MAC snacked on my credit card (snacked= mini haul)


*Eyes:*
Texture e/s
Coppering e/s
Shale e/s
Juxt e/s
Paradisco e/s
Mythology e/s
Sable e/s
Antiqued e/s
Nylon e/s
All That Glitters e/s

*Brows:*
Brow Crayon in Spiked

*Liners:*
Liquid Liner in PowerPlum
Powerpoint liner in Engraved

*Lips:*
Viva Glam V l/g
Portside creamstick liner
Odyssey l/s

*Face:*
Medium Deep Mineralize Foundation/ Loose
Deep Dark Skinfinish Bronzer

*Fragrance:*
Turquatic Heat








(top to bottom; left to right: paradisco, nylon, coppering, all the glitters, texture, juxt, antiqued, sable, mythology)
engraved (liner) & spiked (brow crayon)






(i accitdentally left this one out of the pic. oops..... this is shale)
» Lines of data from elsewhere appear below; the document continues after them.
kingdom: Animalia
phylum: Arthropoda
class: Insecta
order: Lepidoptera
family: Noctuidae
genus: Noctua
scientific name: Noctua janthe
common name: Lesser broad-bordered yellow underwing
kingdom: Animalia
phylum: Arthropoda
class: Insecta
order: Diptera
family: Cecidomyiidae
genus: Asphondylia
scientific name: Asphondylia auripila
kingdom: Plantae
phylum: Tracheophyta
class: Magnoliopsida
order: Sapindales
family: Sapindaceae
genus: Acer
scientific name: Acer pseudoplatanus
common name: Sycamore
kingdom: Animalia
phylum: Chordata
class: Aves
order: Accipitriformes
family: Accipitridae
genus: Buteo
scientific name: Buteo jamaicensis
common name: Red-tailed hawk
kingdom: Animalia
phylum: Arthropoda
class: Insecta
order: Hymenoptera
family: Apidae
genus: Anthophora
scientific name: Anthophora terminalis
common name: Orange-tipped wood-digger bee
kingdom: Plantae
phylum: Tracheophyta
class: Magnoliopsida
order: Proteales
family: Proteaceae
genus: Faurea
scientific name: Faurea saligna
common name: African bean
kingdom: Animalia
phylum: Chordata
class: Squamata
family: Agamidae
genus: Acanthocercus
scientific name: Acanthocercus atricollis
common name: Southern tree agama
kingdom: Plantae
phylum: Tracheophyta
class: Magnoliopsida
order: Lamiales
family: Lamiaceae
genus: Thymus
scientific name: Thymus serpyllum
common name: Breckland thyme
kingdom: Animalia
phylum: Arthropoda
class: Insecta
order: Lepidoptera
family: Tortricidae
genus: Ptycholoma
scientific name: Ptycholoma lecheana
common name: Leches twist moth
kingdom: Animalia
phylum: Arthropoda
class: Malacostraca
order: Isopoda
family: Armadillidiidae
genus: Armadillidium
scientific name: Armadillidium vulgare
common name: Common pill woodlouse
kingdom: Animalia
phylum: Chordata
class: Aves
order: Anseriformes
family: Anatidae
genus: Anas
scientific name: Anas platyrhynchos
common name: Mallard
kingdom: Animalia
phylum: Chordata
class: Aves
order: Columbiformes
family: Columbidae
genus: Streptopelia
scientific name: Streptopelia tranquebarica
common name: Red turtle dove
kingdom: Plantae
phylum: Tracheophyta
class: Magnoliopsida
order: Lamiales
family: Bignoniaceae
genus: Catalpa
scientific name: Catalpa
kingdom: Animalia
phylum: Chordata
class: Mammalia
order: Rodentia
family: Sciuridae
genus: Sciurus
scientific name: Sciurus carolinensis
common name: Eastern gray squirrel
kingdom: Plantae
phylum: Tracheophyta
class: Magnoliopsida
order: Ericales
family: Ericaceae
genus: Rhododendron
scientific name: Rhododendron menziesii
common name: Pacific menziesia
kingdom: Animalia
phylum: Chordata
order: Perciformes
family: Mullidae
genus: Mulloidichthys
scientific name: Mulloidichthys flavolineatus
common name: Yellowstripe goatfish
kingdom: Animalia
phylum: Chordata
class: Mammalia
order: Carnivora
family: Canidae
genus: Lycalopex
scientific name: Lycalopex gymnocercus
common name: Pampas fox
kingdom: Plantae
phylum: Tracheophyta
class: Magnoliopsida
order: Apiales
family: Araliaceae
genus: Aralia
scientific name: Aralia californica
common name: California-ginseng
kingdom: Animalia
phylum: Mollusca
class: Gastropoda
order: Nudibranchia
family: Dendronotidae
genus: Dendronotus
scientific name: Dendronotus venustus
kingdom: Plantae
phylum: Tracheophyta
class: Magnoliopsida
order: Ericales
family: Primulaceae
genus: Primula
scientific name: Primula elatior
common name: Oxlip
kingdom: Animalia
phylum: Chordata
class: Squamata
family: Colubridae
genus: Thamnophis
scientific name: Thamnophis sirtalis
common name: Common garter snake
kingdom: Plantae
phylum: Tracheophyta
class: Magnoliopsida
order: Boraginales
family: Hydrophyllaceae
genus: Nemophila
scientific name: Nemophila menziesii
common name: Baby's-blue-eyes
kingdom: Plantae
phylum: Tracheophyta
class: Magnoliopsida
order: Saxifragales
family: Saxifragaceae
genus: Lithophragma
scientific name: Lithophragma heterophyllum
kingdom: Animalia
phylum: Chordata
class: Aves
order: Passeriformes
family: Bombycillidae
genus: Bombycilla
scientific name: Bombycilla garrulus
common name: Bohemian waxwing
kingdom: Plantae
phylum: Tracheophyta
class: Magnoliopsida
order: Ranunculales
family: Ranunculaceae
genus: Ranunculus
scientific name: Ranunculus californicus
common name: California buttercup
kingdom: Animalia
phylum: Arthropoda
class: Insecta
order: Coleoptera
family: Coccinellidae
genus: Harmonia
Bronzer in Deep Dark & Mineralize Foundation in Medium Deep





*i forgot to take individ pics of: portside l/l , viva glam V l/g, Odyssey l/s, powerplum liquid liner and turquatic heat fragrance but they're in the main pic*




*i also went to MAC last saturday and got e/s's: Nocturnelle, Trax, Carbon, e/l in teddy & another #224 brush (an ex disgusting ass roommate stole my last one) so i consider that to be part of my little mini haul


----------



## boba (Feb 13, 2009)

wow a lot of neutrals. great haul.


----------



## Lauren1981 (Feb 13, 2009)

Quote:

   Originally Posted by *boba* 

 
_wow a lot of neutrals. great haul._

 
thanks!!
i think they were much needed because everything i already have is just so damn bright and colorful. lol! i'm usually left trying to tone the brighter colors down for work so i think this will make it easier.


----------



## n_c (Feb 13, 2009)

Nice haul! I love turquatic.


----------



## Blushbaby (Feb 13, 2009)

Great buys! Enjoy 'em!


----------



## Lauren1981 (Feb 13, 2009)

Quote:

   Originally Posted by *Blushbaby* 

 
_Enjoy 'em!_

 
do you know when i got home from buying all that i ran up to my room and just played. sat indian style and everything. lol!


----------



## lushious_lips (Feb 13, 2009)

Great haul, enjoy.


----------



## M.A.C. head. (Feb 13, 2009)

OH THE JEALOUSY! 

Now I want to haul too.


----------



## hawaii02 (Feb 13, 2009)

I love Coppering. Enjoy your haul!!


----------



## Lauren1981 (Feb 13, 2009)

Quote:

   Originally Posted by *M.A.C. head.* 

 
_OH THE JEALOUSY! 

Now I want to haul too._

 
shit, i want to get a haul from YOUR collection!! hahahahaha!!!
you go haul and leave your door unlocked so i can come get my next haul


----------



## GlamQueen21 (Feb 13, 2009)

Cool haul!! I've been wanting some neutral e/s so I might get All That Glitters, Shale, and Nylon soon.


----------



## mszgrace (Feb 14, 2009)

awesome haul! many of your shadows are gorgeous colors have fun :]


----------



## christineeee_ (Feb 16, 2009)

nice haul!!


----------



## dominichulinda (Feb 16, 2009)

wow!! your going to be having so much fun with your new yummies!! <33


----------